Biden urged to prioritise construction training and legal immigration as vacancies soar

February saw the highest number of construction vacancies ever recorded for the month (Scott Blake/Unsplash)
Amid ongoing labour shortages in the booming US construction market, employers body the Associated General Contractors of America (AGC) has urged the federal government to “narrow the substantial gap” between what it spends on training for construction and what it spends “urging most students to go to college and work in an office environment”.

The AGC also urged Congress and the Biden administration to find ways to allow more people to enter the country legally who are qualified to work in construction.

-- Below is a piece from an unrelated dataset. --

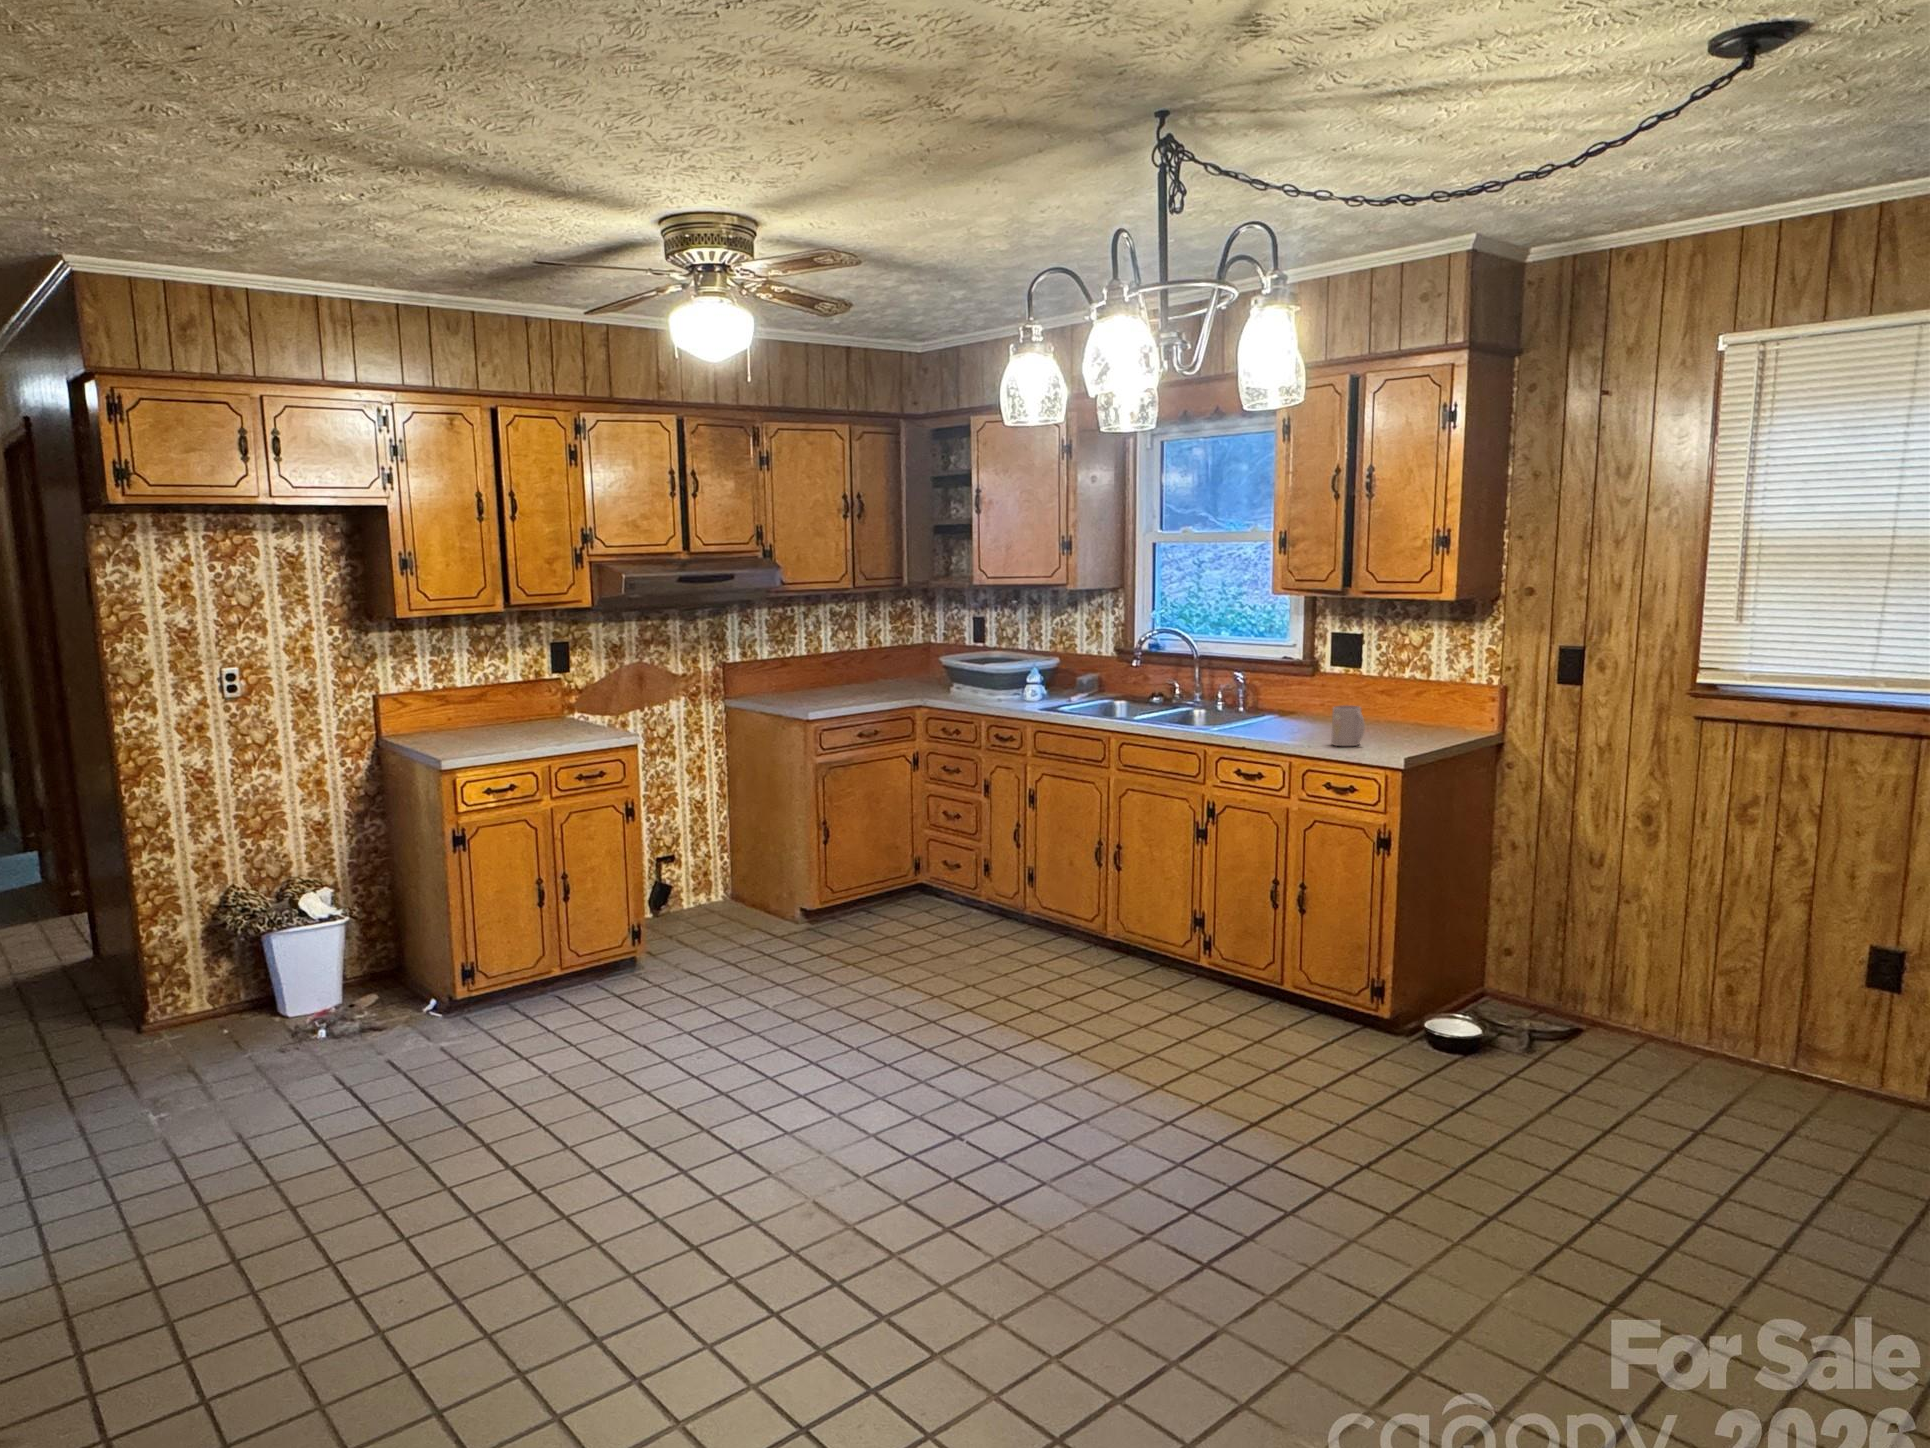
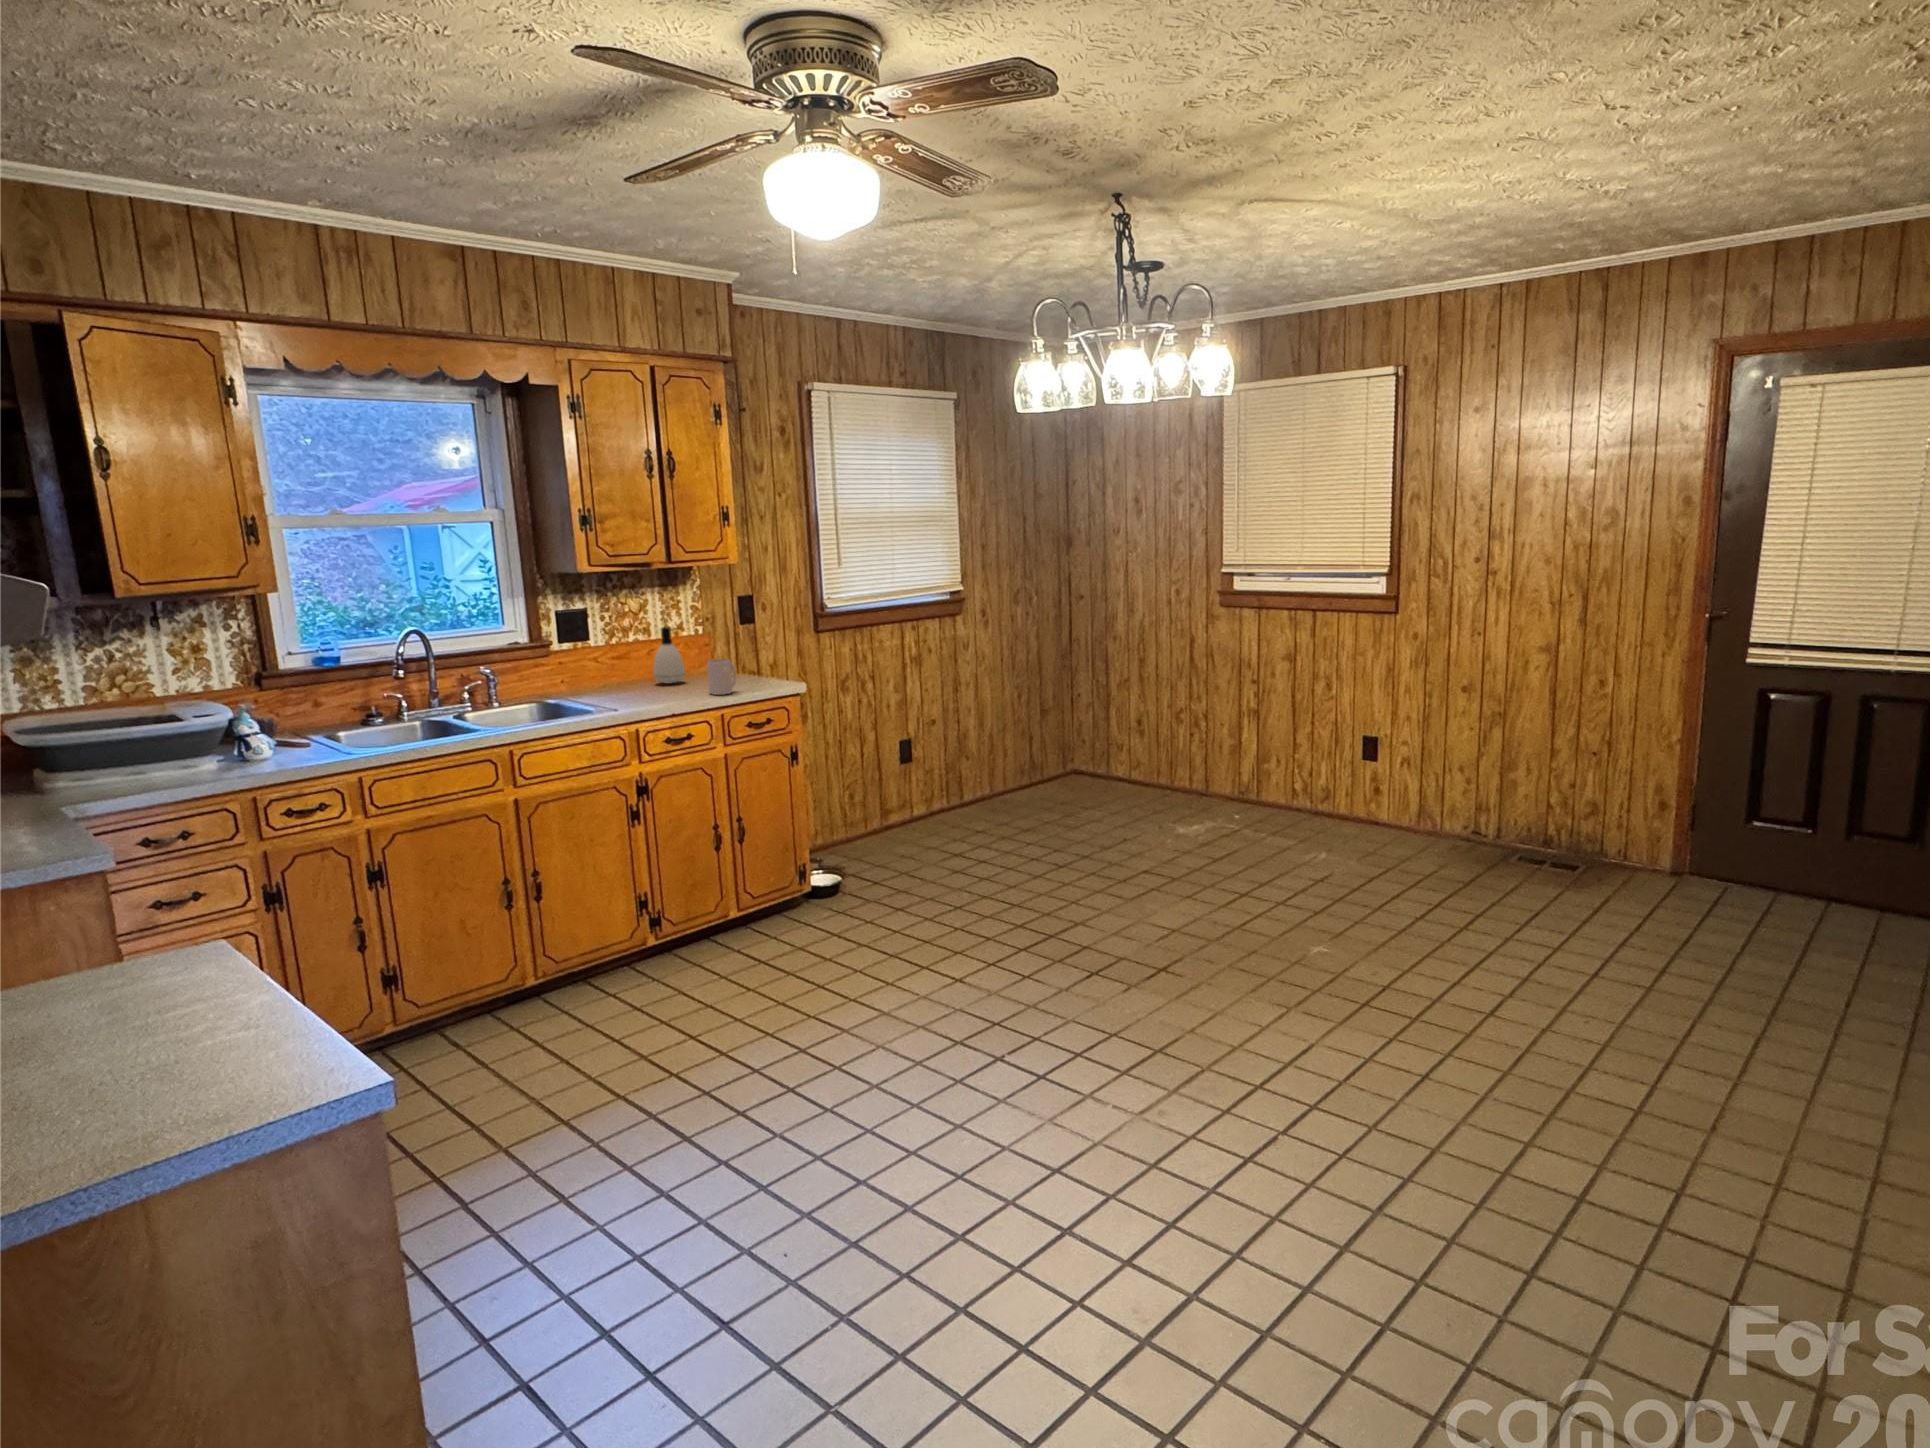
soap dispenser: none [1382,665,1421,730] -> present [654,627,685,684]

“Based on funding levels and immigration policy, the federal government is discouraging American workers from pursuing construction careers while refusing to welcome those born elsewhere,” said Jeffrey Shoaf, the association’s chief executive officer.

“We need an all-of-the-above instead of a none-of-the-above approach when it comes to encouraging more people to pursue the many high-paying construction career opportunities that are available today.”

Shortages ‘undermining growth’

The construction industry added 39,000 jobs in March, the most since January 2023, according to AGC’s analysis of government data.

The gains were in all five types of residential and nonresidential construction the AGC tracks.

The association noted that a federal report released earlier showed there were 414,000 job openings at the end of February, the highest number of open positions ever recorded for the month.

It said “significant” labour shortages were undermining broader growth in the sector and making it harder for firms to take on new projects and complete existing ones on schedule.

“All types of construction firms were hiring in March,” said Ken Simonson, the association’s chief economist. “But the record number of construction job openings at the end of February indicates contractors would have hired even more workers if they were available to keep pace with demand.”

414,000 vacancies in February

Construction employment in March totalled 8,211,000, seasonally adjusted, a gain of 39,000 from the upwardly revised February total, the AGC said.

The sector has added 270,000 jobs during the past 12 months, a 3.4 percent increase.

Residential builders added 5,500 employees in March, while residential specialty trade contractors added 8,900.

Employment rose as well among nonresidential construction firms, by 2,300 at building construction firms, 16,300 at specialty trade contractors, and 6,000 at heavy and civil engineering construction firms.

Average hourly earnings for production and nonsupervisory employees in construction climbed by 4.9% over the year to $35.42 per hour.